Très récemment, l’Inde a commencé à financer des projets d’infrastructures dans ce secteur. Seule une minorité de projets est autofinancée, comme en Angola ou en Algérie. Dans de très rares cas, c’est le concessionnaire qui s’en charge.
Les groupes chinois sont-ils devenus vos principaux concurrents ?
Dans le domaine du traitement de l’eau, on voit arriver des sociétés européennes – espagnoles, italiennes et portugaises en tête – qui ont comme atouts des coûts inférieurs aux nôtres.
Les Chinois, quant à eux, développent des projets complets d’adduction d’eau, du pompage à la distribution, ou d’assainissement. Ils bénéficient de technologies adaptées et de moyens financiers importants.
Mais plutôt que de les considérer comme des concurrents, nous signons des partenariats avec eux, comme au Cameroun, en Tanzanie et au Congo.

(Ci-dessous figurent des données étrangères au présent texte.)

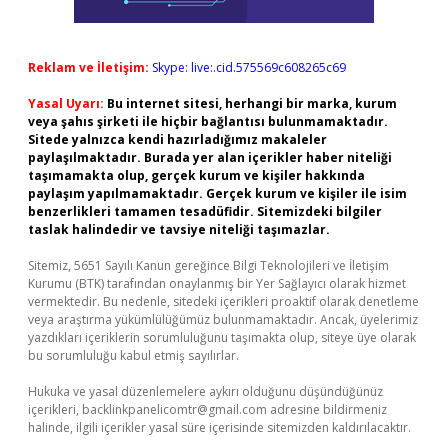
Reklam ve İletişim:
Skype: live:.cid.575569c608265c69
Yasal Uyarı:
Bu internet sitesi, herhangi bir marka, kurum
veya şahıs şirketi ile hiçbir bağlantısı bulunmamaktadır.
Sitede yalnızca kendi hazırladığımız makaleler
paylaşılmaktadır. Burada yer alan içerikler haber niteliği
taşımamakta olup, gerçek kurum ve kişiler hakkında
paylaşım yapılmamaktadır. Gerçek kurum ve kişiler ile isim
benzerlikleri tamamen tesadüfidir. Sitemizdeki bilgiler
taslak halindedir ve tavsiye niteliği taşımazlar.
Sitemiz, 5651 Sayılı Kanun gereğince Bilgi Teknolojileri ve İletişim
Kurumu (BTK) tarafından onaylanmış bir Yer Sağlayıcı olarak hizmet
vermektedir. Bu nedenle, sitedeki içerikleri proaktif olarak denetleme
veya araştırma yükümlülüğümüz bulunmamaktadır. Ancak, üyelerimiz
yazdıkları içeriklerin sorumluluğunu taşımakta olup, siteye üye olarak
bu sorumluluğu kabul etmiş sayılırlar.
Hukuka ve yasal düzenlemelere aykırı olduğunu düşündüğünüz
içerikleri,
backlinkpanelicomtr@gmail.com
adresine bildirmeniz
halinde, ilgili içerikler yasal süre içerisinde sitemizden kaldırılacaktır.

C’est ainsi que notre filiale Degrémont Chine vient de terminer la construction de la station d’eau potable de Djiri, qui alimente Brazzaville dans le cadre d’un projet d’adduction d’eau financé par la China Exim Bank et monté par la société chinoise CMEC, qui réalise l’ensemble du projet.
Vous avez remporté quatre gros contrats africains l’année dernière, actuellement en cours d’exécution. Sur quels projets vous positionnez-vous désormais ?
Nous accompagnons l’Algérie dans son développement de l’assainissement. Nous avons élaboré divers projets de construction ou d’extension d’usines à Djibouti, au Mali, au Burkina, au Kenya, au Nigeria et en Côte d’Ivoire, en coopération avec des partenaires locaux.